Histoire du Canada pour tous

Histoire du Canada pour tous

Il est assez rare qu’un livre, au Canada français, soit réédité à plusieurs reprises. De nombreux exemplaires demeurent en général durant les années sur les rayons des libraires. L’appétit du public lecteur n’est pas si vorace qu’il exige une nourriture abondante. Il se contente de peu…. M. Jean Bruchesi est un veinard. Son Histoire du Canada pour tous est rendue à son septième mille. C’est un mérite qui lui vaut des félicitations.

L’auteur ne s’est pas proposé un idéal inaccessible. Il n’est pas un historien de métier et il le sait. Son ouvrage n’apporte rien de neuf, si ce n’est qu’il présente de façon agréable et parfois captivante des faits que nous connaissons tous (que nous croyons connaître du moins(, en de brefs chapitres, écrits allégrement. Il s’adresse au lecteur moyen, à celui qui ignore à peu près tout des origines et de l’histoire de son pays, sauf les quelques dates et les faits saillants qu’il a, d’aventure, retenus de son stage scolaire. Dans la plupart des cas, on avouera que c’est un bagage assez mince.

Monsieur Bruchesi avait un illustre modèle. En France, Jacques Bainville n’a peut-être pas enrichi la science historique ; n’a pas épuisé sa vie à compulser de vieux documents et à fureter dans les arcanes du passé. En un sens, il a fait davantage ; il a recherché les lignes directrices d’une histoire plus que millénaire, il a trouvé des fils conducteurs, l’enchaînement des causes et des effets. La philosophie politique qu’il en a retirée peut ne pas agréer à tout le monde ; elle n’en est pas moins un monument, fruit d’une extrême lucidité.

L’Histoire du Canada pour tous n’est pas une œuvre de cette envergure. Ce serait se moquer de son auteur que de l’affirmer. Elle n’en est pas moins utile. « Entre l’ouvrage savant, bourré de notes et de références, l’usage des spécialistes et des chercheurs, et le simple manuel qu’on ne lit pas, il doit y avoir place pour une Histoire du Canada synthétique, de lecture facile, à la portée du lecteur moyen. »

C’est bien notre avis.

Monsieur Bruchesi sait très habilement dégager le principal de l’accessoire. Pour conserver à son récit une allure cursive, il se débarrasse de multiples détails qui surchargeraient vainement son texte. Les fabricants de manuels scolaires auront avantage à l’imiter. Après l’avoir lu, l’esprit conserve une vue d’ensemble suffisamment nette et de courbe générale des événements.

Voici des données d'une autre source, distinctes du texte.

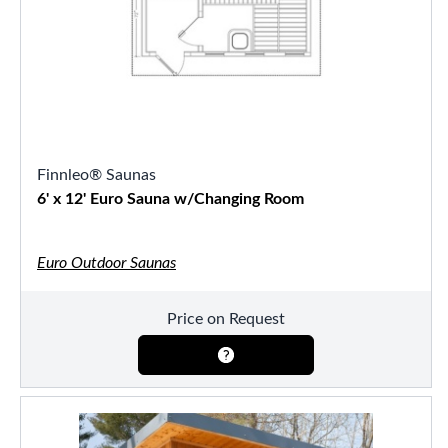
Finnleo® Saunas
6' x 12' Euro Sauna w/Changing Room
Euro Outdoor Saunas
Price on Request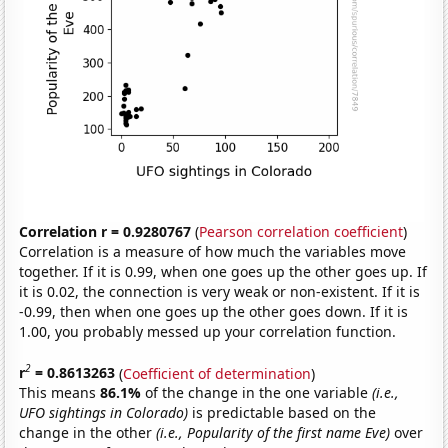
Correlation r = 0.9280767
(
Pearson correlation coefficient
)
Correlation is a measure of how much the variables move
together. If it is 0.99, when one goes up the other goes up. If
it is 0.02, the connection is very weak or non-existent. If it is
-0.99, then when one goes up the other goes down. If it is
1.00, you probably messed up your correlation function.
2
r
= 0.8613263
(
Coefficient of determination
)
This means
86.1%
of the change in the one variable
(i.e.,
UFO sightings in Colorado)
is predictable based on the
change in the other
(i.e., Popularity of the first name Eve)
over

L’université de la Colombie canadienne a reconnu la valeur de cette étude, en adoptant le volume qui traite du régime français pour ses étudiants. Des jeunes Anglo-Canadiens y trouveront des connaissances générales sur les premiers habitants du Canada, sur ceux qui l’ont découvert et colonisé les premiers. Cela leur facilitera, nous en sommes persuadé, une meilleur compréhension de leurs concitoyens canadiens-français.

Peut-être eussions-nous souhaité que l’auteur tirât des conclusions de son vaste panorama. Il nous répondra sans doute que tel n’était pas son propos et nous voulons croire qu’il aura raison. Néanmoins quelques jugements n’eussent pas été superflus. Ils nous auraient permis de fermer un livre avec plus de bénéfice. Car nous avons un peu l’impression d’un déroulement très brillant où nous cherchons parfois les liens et les relations. Il y a là le danger de disperser l’attention. Cela n’est pas très grave pour ceux qui s’intéressent à notre histoire et se flattent de connaître les principaux ouvrages qu’on lui a consacrés. Mais pour les autres, pour le lecteur moyen ?

Cette réserve faite, nous recommandons fort la lecture de l’Histoire du Canada pour tous. M. Bruchesi a rendu un excellent service à ses compatriotes en leur offrant un récit dont nous n’avions pas l’équivalent. C’est sans aucun doute le meilleur ouvrage qu’il ait publié.

Roger Duhamel sur Jean Bruchesi, auteur de l’Histoire du Canada pour tous, éditions de l’AC.C.F. Montréal 1940.